Author: openshift-merge-bot[bot]

enhancements/oc/must-gather-operator-pvc-destination.md

@@ -0,0 +1,322 @@
+---
+title: must-gather-operator-pvc-destination
+authors:
+  - "@shivprakashmuley"
+reviewers:
+  - "@TrilokGeer"
+  - "@Prashanth684"
+approvers:
+  - "@TrilokGeer"
+  - "@Prashanth684"
+api-approvers:
+  - "@TrilokGeer"
+  - "@Prashanth684"
+creation-date: 2025-09-04
+last-updated: 2025-09-04
+tracking-link:
+  - https://issues.redhat.com/browse/MG-68
+
+---
+
+# Must-Gather Operator: PVC destination for gathered data
+
+## Release Signoff Checklist
+
+- [ ] Enhancement is `implementable`
+- [ ] Design details are appropriately documented from clear requirements
+- [ ] Test plan is defined
+- [ ] Graduation criteria for dev preview, tech preview, GA
+- [ ] User-facing documentation is created in `openshift-docs`
+
+## Summary
+
+Introduce an optional field in the `MustGather` custom resource that allows specifying a PersistentVolumeClaim (PVC) as a destination for gathered artifacts. When a PVC is specified, the must-gather operator mounts it into the gather pod, persisting all content written to `/must-gather` to the PVC. If not specified, it defaults to using ephemeral storage (`emptyDir`).
+
+## Motivation
+
+### Current Behavior and Problem Statement
+
+The must-gather operator currently relies on ephemeral storage (`emptyDir` volumes) to store the data it collects. This means the gathered artifacts are tied directly to the lifecycle of the gather pod. This approach presents several significant challenges:
+
+- **Data Loss:** Since the storage is ephemeral, any data collected is permanently lost if the gather pod is evicted, crashes, or is deleted for any reason. This makes the collection process fragile and unreliable, especially in unstable clusters where it is most needed.

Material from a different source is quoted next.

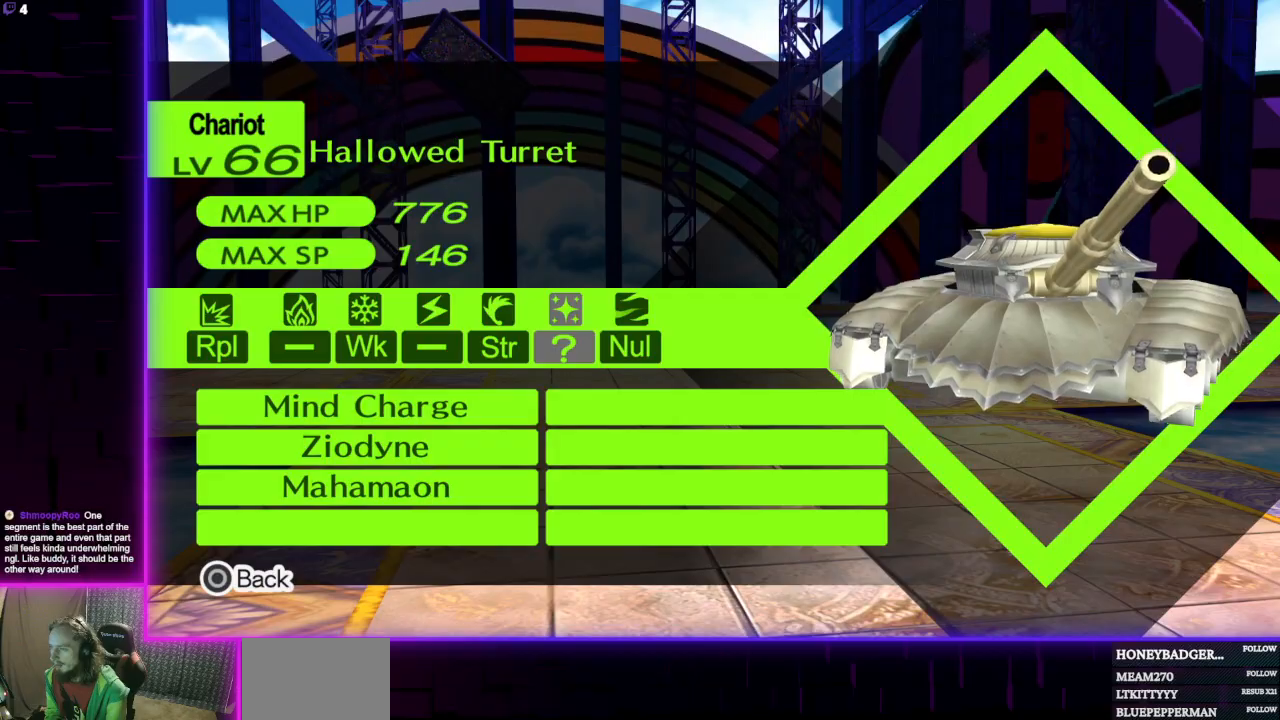
{"buttons": [], "left_stick": "center", "right_stick": "center", "events": []}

+- **Storage Capacity Limitations:** Ephemeral `emptyDir` volumes are constrained by the storage capacity of the underlying node. For large-scale data collection, such as gathering extensive logs or coredumps, `must-gather` can easily exhaust this limited space, causing the collection to fail.
+
+
+### Proposed Solution
+
+This enhancement addresses these issues by enabling the use of a PersistentVolumeClaim (PVC) for storing all `must-gather` artifacts. By writing directly to a persistent volume, we fundamentally change how data is managed:
+
+- **Ensured Data Durability:** The lifecycle of the collected data is decoupled from the gather pod. Artifacts are safely stored on the PVC, surviving pod failures and enabling reliable data collection.
+- **Simplified Data Access:** Once the `must-gather` job completes, the data is immediately available on the PVC for analysis, processing, or retrieval.
+- **Scalable Data Collection:** Users can leverage persistent storage solutions that are not limited by a single node's capacity. This allows for the collection of much larger datasets without fear of failure due to storage limits.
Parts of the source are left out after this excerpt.